Arrow-right Camera
The Spokesman-Review Newspaper
Spokane, Washington  Est. May 19, 1883

Foot Bones Stoke Evolution Debate Find Shows Our Ancestors Both Walked Upright And Climbed Trees, Pair Claim

Associated Press

Sifting through a bag of discarded animal fossils last year, Ronald Clarke came across something decidedly human and possibly historic.

The find: a foot bone that Clarke says shows humans spent part of their evolution from apes walking upright like men and climbing trees like monkeys.

The question of whether human ancestors ever lived in trees has for years sown division among paleontologists. Some say man evolved from a plains-dwelling species that walked upright, while others, like Clarke and University of the Witwatersrand colleague Phillip Tobias, contend ape-like ancestors walked on ground and climbed trees. The two men say Clarke’s discovery is the firmest evidence to surface in years supporting their position.

At a news conference Friday complete with fossil bones and plaster casts of human and ape feet, they said their find proved an ape-man known as Australopithecus had both human and apelike features.

In particular, they said the foot bones showed the ape-man that lived an estimated 3.5 million years ago could walk upright like man but had an apelike big toe capable of grasping and more movement than a human big toe.

“The ankle bone was perfectly human,” Tobias said. “But as we traveled toward the big toe, more and more chimpanzee features appeared.”

An article by Tobias and Clarke appeared in Friday’s edition of Science, the authoritative weekly journal of the American Association for the Advancement of Science in Washington.

New arguments came with their publication. An accompanying article in Science by Owen Lovejoy of Kent State University in the United States rejected the Clarke-Tobias conclusion. Lovejoy said Tobias and Clarke ignored other research that indicated ape-men walked upright, according to the bone structure of their hips and spine.

But Tobias said an unassailable body of evidence now existed to support his and Clarke’s position. Other findings showed the ape-man’s knees and shoulders retained apelike features good for climbing, he noted.

“Australopithecus was far more apelike in many of its features than we’d ever dared imagine previously,” he said.

It was unclear which species of Australopithecus the four foot bones belonged to, Tobias said.
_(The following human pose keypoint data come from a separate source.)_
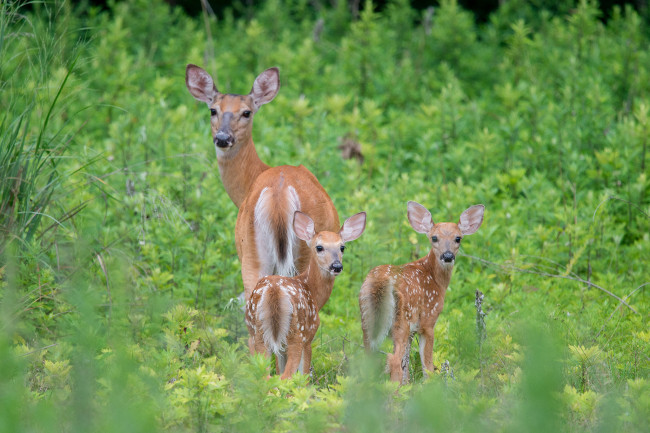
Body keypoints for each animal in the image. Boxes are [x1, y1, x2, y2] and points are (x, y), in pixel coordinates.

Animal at [186, 65, 340, 300]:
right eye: (213, 110)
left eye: (246, 112)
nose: (222, 138)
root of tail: (279, 196)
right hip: (303, 253)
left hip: (254, 256)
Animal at [244, 211, 364, 376]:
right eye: (319, 247)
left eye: (342, 247)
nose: (336, 266)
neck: (311, 290)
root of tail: (273, 291)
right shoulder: (309, 336)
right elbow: (303, 375)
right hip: (296, 334)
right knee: (285, 377)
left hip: (258, 334)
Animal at [356, 202, 484, 382]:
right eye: (434, 238)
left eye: (458, 238)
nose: (447, 256)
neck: (435, 279)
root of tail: (380, 281)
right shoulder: (428, 321)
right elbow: (427, 365)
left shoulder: (412, 330)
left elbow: (407, 364)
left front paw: (407, 386)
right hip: (400, 321)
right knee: (392, 359)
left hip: (368, 321)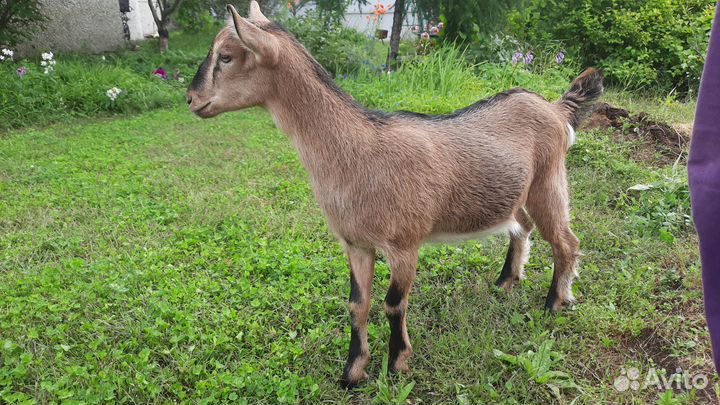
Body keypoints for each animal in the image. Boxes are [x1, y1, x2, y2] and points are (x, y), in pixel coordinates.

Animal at [186, 2, 604, 388]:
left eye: (226, 56)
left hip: (549, 180)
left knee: (566, 240)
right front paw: (352, 373)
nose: (191, 99)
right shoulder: (355, 243)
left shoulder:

Two species, determined by teeth and other features, have been found in South Africa, while at least two others were discovered in east Africa in the famous finds of Tanzania and Ethiopia by Louis and Mary Leakey and others.

How Clarke discovered the fossils also was a bit inexact. The stones that contained the new find were from a deep layer estimated to be 3.5 million years old at Sterkfontein caves northwest of Johannesburg.
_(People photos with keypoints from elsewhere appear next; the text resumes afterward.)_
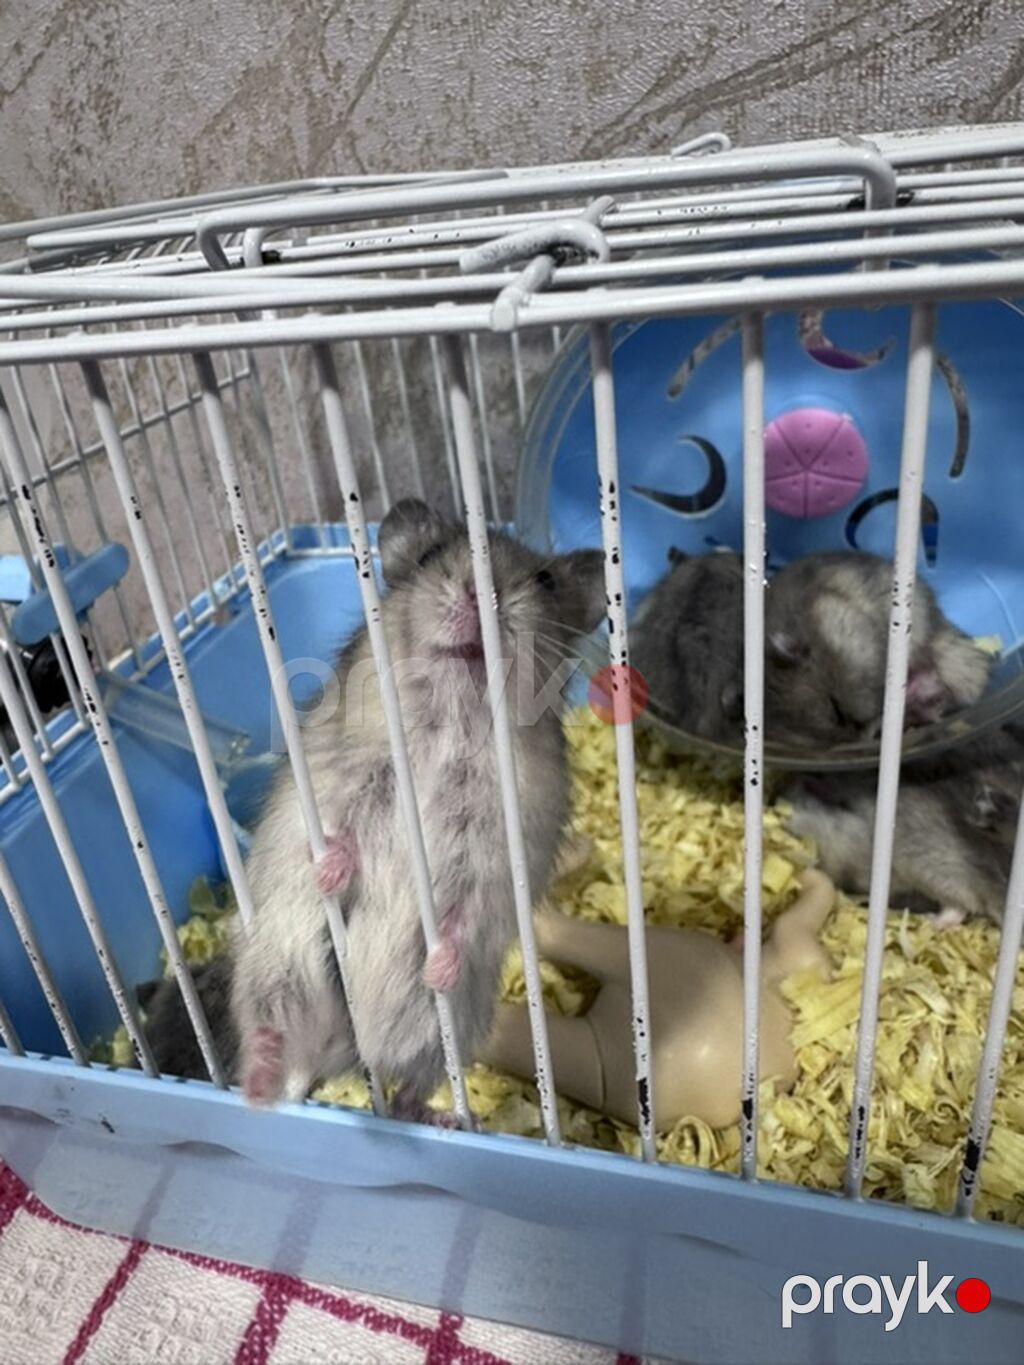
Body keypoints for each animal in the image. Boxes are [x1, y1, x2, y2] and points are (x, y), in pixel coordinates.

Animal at [146, 499, 605, 1116]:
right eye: (432, 557)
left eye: (545, 581)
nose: (479, 591)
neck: (453, 719)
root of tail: (346, 1053)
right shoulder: (351, 779)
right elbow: (340, 832)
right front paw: (329, 874)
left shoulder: (495, 843)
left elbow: (463, 908)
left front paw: (440, 967)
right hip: (279, 966)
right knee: (270, 1035)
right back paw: (259, 1091)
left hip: (453, 1029)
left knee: (414, 1081)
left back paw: (438, 1115)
In the 1920s, part of the layer was blasted out and the refuse rock was left lying underground. Eventually it was collected and brought to the surface, but the four foot bones didn’t turn up in processing.
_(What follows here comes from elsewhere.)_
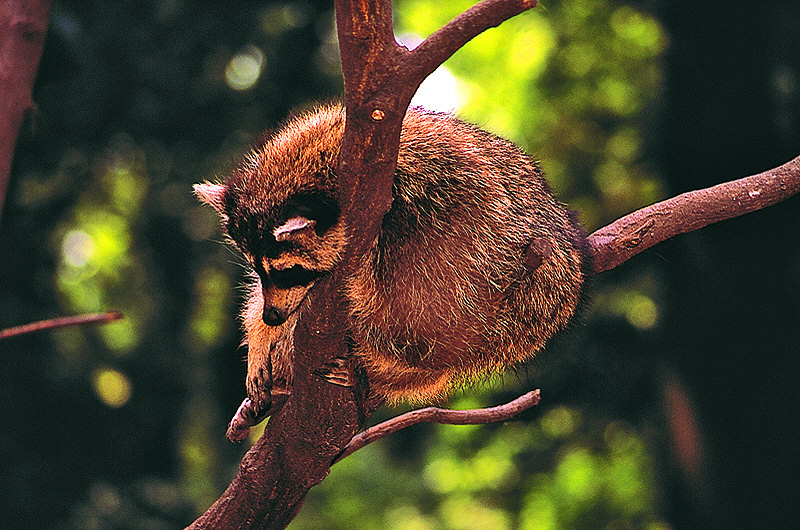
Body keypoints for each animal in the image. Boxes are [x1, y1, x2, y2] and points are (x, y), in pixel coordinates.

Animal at [197, 102, 592, 424]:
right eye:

Clarke was perusing some bags of the discarded fossils last year for evidence of animal life from the early era. It was then he found a piece of human ankle bone, then three connecting bones of the same left foot.

He immediately sensed he had evidence of the earliest hominid, or human ancestor, found in South Africa. Further research with Tobias revealed the apelike features of the bones and joints they formed, he said.

They said the find was further proof that humankind originated in Africa. Hominid fossils in Africa are older than those found anywhere else.